Two identical charged spherical drops each of capacitance `C` merge to from a single drop. The resultant capacitance is

To find the resultant capacitance when two identical charged spherical drops, each with capacitance \( C \), merge to form a single drop, we can follow these steps: ### Step 1: Understand the Concept of Capacitance The capacitance \( C \) of a spherical conductor is given by the formula: \[ C = 4\pi \epsilon_0 r \] where \( r \) is the radius of the sphere and \( \epsilon_0 \) is the permittivity of free space. ### Step 2: Calculate the Volume of the Drops The volume \( V \) of a single spherical drop is given by: \[ V = \frac{4}{3} \pi r^3 \] For two identical drops, the total volume \( V_{total} \) is: \[ V_{total} = 2 \times \frac{4}{3} \pi r^3 = \frac{8}{3} \pi r^3 \] ### Step 3: Find the Radius of the Merged Drop Let the radius of the new larger drop be \( R \).
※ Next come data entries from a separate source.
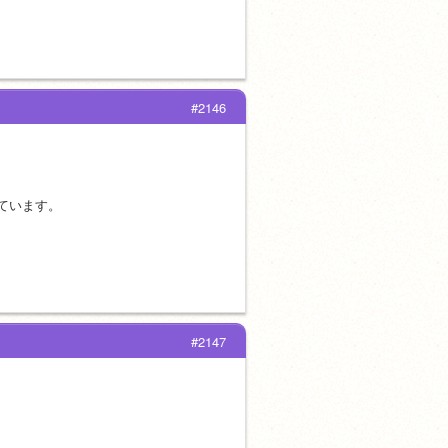
#2146
ています。
#2147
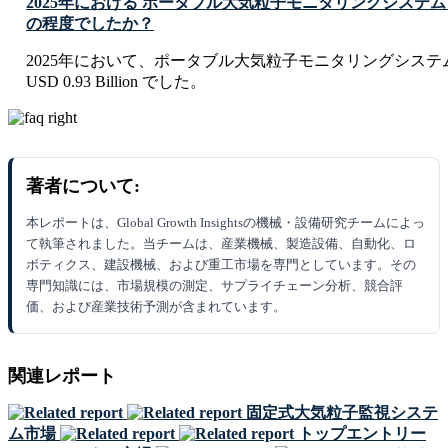
2025年における ポータブル大気粒子モニタリングシステ
の程度でしたか？
2025年において、ポータブル大気粒子モニタリングシステ
USD 0.93 Billion でした。
著者について:
本レポートは、Global Growth Insightsの機械・設備研究チームによっ
て執筆されました。当チームは、産業機械、製造設備、自動化、ロ
ボティクス、建設機械、および重工市場を専門としています。その
専門知識には、市場規模の測定、サプライチェーン分析、競合評
価、および産業技術予測が含まれています。
関連レポート
固定式大気粒子監視システ
ム市場
トップエントリー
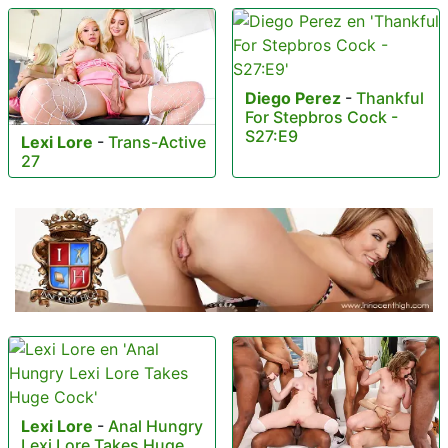
Diego Perez
-
Thankful
For Stepbros Cock -
S27:E9
Lexi Lore
-
Trans-Active
27
Lexi Lore
-
Anal Hungry
Lexi Lore Takes Huge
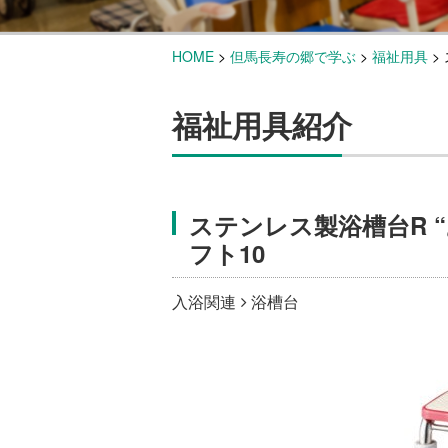
HOME
>
但馬長寿の郷で学ぶ
>
福祉用具
>
福祉用具紹介
ステンレス製浴槽台R “
フト10
入浴関連
浴槽台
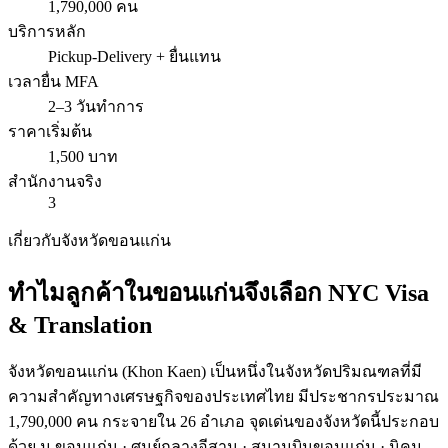
1,790,000 คน
บริการหลัก
Pickup-Delivery + ยื่นแทน
เวลายื่น MFA
2–3 วันทำการ
ราคาเริ่มต้น
1,500 บาท
สำนักงานจริง
3
เกี่ยวกับจังหวัด
ขอนแก่น
ทำไมลูกค้าใน
ขอนแก่น
จึงเลือก
NYC Visa
& Translation
จังหวัด
ขอนแก่น
(
Khon Kaen
) เป็นหนึ่งในจังหวัดปริมณฑลที่มี
ความสำคัญทางเศรษฐกิจของประเทศไทย มีประชากรประมาณ
1,790
,000 คน กระจายใน
26
อำเภอ จุดเด่นของจังหวัดนี้ประกอบ
ด้วย
ม.ขอนแก่น · ศูนย์กลางอีสาน · สนามบินขอนแก่น · นิคม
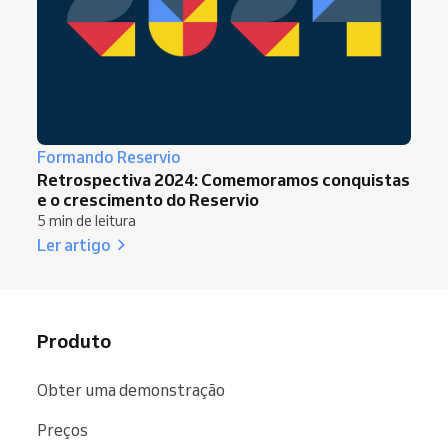
Formando Reservio
Retrospectiva 2024: Comemoramos conquistas
e o crescimento do Reservio
5 min de leitura
Ler artigo
Produto
Obter uma demonstração
Preços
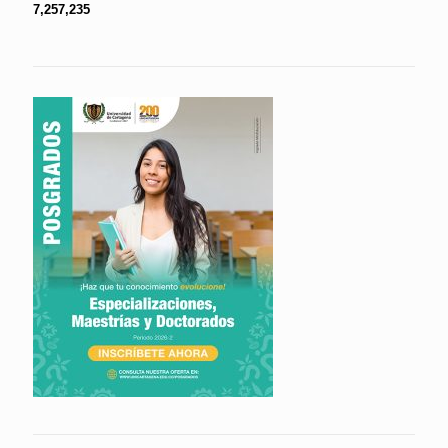
7,257,235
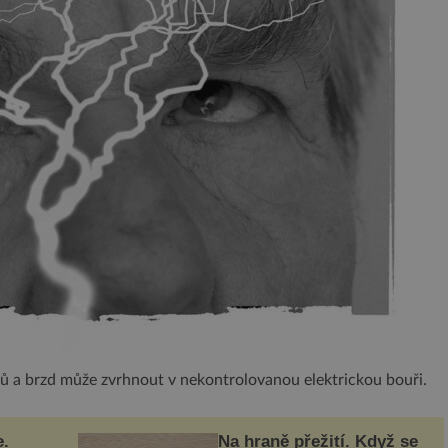
hů a brzd může zvrhnout v nekontrolovanou elektrickou bouři.
e.
Na hraně přežití. Když se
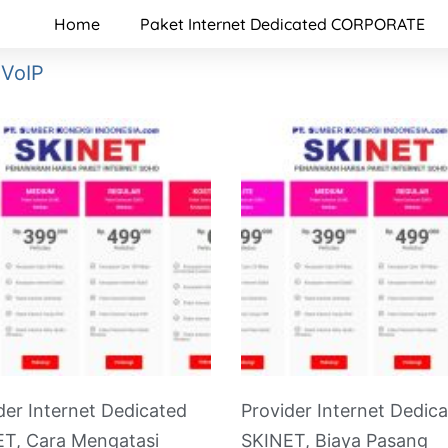
Home
Paket Internet Dedicated CORPORATE
 VoIP
der Internet Dedicated
Provider Internet Dedic
T, Cara Mengatasi
SKINET, Biaya Pasang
The volume of the larger drop can be expressed as: \[ V_{new} = \frac{4}{3} \pi R^3 \] Since the total volume is conserved, we equate the two volumes: \[ \frac{8}{3} \pi r^3 = \frac{4}{3} \pi R^3 \] By simplifying, we can cancel \( \frac{4}{3} \pi \) from both sides: \[ 2r^3 = R^3 \] Taking the cube root of both sides gives: \[ R = 2^{1/3} r \] ### Step 4: Calculate the Capacitance of the New Drop Now, we can find the capacitance \( C_{new} \) of the new drop using the formula for capacitance: \[ C_{new} = 4\pi \epsilon_0 R \] Substituting \( R = 2^{1/3} r \): \[ C_{new} = 4\pi \epsilon_0 (2^{1/3} r) \] Since \( C = 4\pi \epsilon_0 r \), we can express \( C_{new} \) in terms of \( C \): \[ C_{new} = 2^{1/3} \times C \] ### Step 5: Conclusion Thus, the resultant capacitance when two identical charged spherical drops merge is: \[ C_{new} = 2^{1/3} C \]